▶ **Records for the exercise**:

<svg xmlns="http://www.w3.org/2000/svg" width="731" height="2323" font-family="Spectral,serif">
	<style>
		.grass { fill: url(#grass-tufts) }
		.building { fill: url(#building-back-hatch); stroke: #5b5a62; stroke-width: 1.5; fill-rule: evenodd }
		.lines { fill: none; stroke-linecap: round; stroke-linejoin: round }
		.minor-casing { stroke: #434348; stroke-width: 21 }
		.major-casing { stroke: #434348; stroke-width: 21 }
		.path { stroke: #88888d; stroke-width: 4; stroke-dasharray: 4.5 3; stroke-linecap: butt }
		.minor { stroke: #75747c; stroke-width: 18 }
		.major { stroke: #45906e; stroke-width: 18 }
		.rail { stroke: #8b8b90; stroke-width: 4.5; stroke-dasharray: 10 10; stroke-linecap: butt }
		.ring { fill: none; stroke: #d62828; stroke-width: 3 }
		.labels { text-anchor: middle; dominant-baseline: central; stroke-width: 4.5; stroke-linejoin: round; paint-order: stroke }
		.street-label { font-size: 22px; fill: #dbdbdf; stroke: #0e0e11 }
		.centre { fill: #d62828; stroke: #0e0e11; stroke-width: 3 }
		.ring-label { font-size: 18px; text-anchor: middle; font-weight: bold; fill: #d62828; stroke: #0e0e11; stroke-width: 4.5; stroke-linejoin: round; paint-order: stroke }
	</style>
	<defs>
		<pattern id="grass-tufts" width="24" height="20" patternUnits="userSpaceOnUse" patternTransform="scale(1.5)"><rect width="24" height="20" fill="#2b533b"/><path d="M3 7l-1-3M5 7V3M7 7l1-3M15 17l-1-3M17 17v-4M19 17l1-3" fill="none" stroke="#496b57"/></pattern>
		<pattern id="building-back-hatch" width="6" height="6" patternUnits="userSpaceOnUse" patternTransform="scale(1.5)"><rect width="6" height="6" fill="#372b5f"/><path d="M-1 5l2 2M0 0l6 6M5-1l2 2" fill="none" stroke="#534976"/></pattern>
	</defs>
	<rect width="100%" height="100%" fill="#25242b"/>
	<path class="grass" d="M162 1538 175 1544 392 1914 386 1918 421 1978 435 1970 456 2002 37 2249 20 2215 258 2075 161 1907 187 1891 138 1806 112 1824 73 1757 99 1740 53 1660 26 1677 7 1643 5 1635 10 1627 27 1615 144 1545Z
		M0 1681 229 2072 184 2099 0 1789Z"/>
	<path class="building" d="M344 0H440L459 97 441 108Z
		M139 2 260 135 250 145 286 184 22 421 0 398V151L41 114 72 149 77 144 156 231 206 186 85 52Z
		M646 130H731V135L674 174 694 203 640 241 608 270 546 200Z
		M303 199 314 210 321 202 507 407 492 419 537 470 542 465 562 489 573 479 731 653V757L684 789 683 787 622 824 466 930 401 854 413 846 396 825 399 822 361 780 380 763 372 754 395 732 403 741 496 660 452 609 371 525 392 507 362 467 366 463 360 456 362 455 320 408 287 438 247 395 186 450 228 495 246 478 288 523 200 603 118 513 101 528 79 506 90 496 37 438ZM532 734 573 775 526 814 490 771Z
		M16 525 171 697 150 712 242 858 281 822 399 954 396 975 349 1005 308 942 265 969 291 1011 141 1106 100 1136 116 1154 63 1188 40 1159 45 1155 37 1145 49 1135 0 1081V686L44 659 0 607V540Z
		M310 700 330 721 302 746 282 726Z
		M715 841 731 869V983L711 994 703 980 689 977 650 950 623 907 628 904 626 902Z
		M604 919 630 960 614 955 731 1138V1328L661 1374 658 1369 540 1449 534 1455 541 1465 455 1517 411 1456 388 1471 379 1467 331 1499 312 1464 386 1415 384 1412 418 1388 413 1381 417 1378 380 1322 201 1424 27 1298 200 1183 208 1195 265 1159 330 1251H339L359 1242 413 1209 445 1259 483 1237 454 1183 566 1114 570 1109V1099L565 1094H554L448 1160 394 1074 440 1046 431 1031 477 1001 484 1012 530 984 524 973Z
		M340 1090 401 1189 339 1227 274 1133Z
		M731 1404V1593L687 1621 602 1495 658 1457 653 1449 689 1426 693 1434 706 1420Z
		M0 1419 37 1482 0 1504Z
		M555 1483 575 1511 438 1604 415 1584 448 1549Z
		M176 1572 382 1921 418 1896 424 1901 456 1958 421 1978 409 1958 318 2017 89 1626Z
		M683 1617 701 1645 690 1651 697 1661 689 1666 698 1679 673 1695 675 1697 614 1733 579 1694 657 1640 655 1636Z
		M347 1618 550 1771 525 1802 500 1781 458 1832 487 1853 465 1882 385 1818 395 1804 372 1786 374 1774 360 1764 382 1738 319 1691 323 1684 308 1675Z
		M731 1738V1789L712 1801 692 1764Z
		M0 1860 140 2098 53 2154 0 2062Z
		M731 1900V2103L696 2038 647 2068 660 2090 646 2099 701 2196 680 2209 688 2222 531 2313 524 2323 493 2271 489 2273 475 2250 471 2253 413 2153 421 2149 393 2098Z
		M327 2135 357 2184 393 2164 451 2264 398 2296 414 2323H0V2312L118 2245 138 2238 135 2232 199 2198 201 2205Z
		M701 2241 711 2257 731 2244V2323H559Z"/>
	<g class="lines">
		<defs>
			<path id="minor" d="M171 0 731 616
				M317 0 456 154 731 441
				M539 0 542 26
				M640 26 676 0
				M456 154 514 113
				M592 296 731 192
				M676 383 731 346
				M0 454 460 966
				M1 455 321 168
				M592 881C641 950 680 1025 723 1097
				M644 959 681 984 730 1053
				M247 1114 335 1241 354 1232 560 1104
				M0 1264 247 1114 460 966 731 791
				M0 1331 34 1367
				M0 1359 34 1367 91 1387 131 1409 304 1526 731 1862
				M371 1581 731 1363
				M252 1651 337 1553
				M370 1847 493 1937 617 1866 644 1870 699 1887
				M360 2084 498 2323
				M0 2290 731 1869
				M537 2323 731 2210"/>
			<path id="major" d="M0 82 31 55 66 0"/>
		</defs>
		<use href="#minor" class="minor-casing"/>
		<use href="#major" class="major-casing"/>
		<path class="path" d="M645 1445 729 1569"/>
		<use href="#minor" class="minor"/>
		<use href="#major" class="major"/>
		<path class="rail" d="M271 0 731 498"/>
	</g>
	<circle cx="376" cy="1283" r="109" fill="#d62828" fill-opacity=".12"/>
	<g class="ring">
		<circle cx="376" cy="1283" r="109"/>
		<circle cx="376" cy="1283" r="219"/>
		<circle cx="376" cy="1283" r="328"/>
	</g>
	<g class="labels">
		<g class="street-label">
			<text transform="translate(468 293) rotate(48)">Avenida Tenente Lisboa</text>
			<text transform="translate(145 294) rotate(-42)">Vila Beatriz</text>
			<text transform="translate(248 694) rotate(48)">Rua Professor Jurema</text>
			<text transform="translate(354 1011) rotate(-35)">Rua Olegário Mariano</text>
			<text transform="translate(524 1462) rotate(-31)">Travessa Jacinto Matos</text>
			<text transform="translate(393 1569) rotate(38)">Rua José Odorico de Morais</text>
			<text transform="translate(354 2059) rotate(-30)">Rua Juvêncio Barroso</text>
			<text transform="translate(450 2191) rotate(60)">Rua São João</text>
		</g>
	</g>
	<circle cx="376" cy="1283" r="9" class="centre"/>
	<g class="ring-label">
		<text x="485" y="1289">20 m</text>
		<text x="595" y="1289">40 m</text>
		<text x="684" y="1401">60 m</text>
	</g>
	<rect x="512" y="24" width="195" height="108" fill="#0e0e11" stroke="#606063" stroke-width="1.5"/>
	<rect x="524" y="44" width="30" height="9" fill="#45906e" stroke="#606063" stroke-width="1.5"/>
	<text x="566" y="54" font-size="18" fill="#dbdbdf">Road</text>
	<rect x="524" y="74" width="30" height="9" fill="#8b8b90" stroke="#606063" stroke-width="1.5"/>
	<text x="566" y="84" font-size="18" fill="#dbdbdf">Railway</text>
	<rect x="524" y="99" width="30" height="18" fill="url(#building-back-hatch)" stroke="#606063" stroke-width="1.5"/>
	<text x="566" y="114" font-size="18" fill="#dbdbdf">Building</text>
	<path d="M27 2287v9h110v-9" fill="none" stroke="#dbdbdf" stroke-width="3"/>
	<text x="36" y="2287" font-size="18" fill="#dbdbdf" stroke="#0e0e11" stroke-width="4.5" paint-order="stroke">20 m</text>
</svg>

▶ **What you need to do**: Copy each line above that has the word "casing".

▶ **Problem solution**:
		.minor-casing { stroke: #434348; stroke-width: 21 }
		.major-casing { stroke: #434348; stroke-width: 21 }
		<use href="#minor" class="minor-casing"/>
		<use href="#major" class="major-casing"/>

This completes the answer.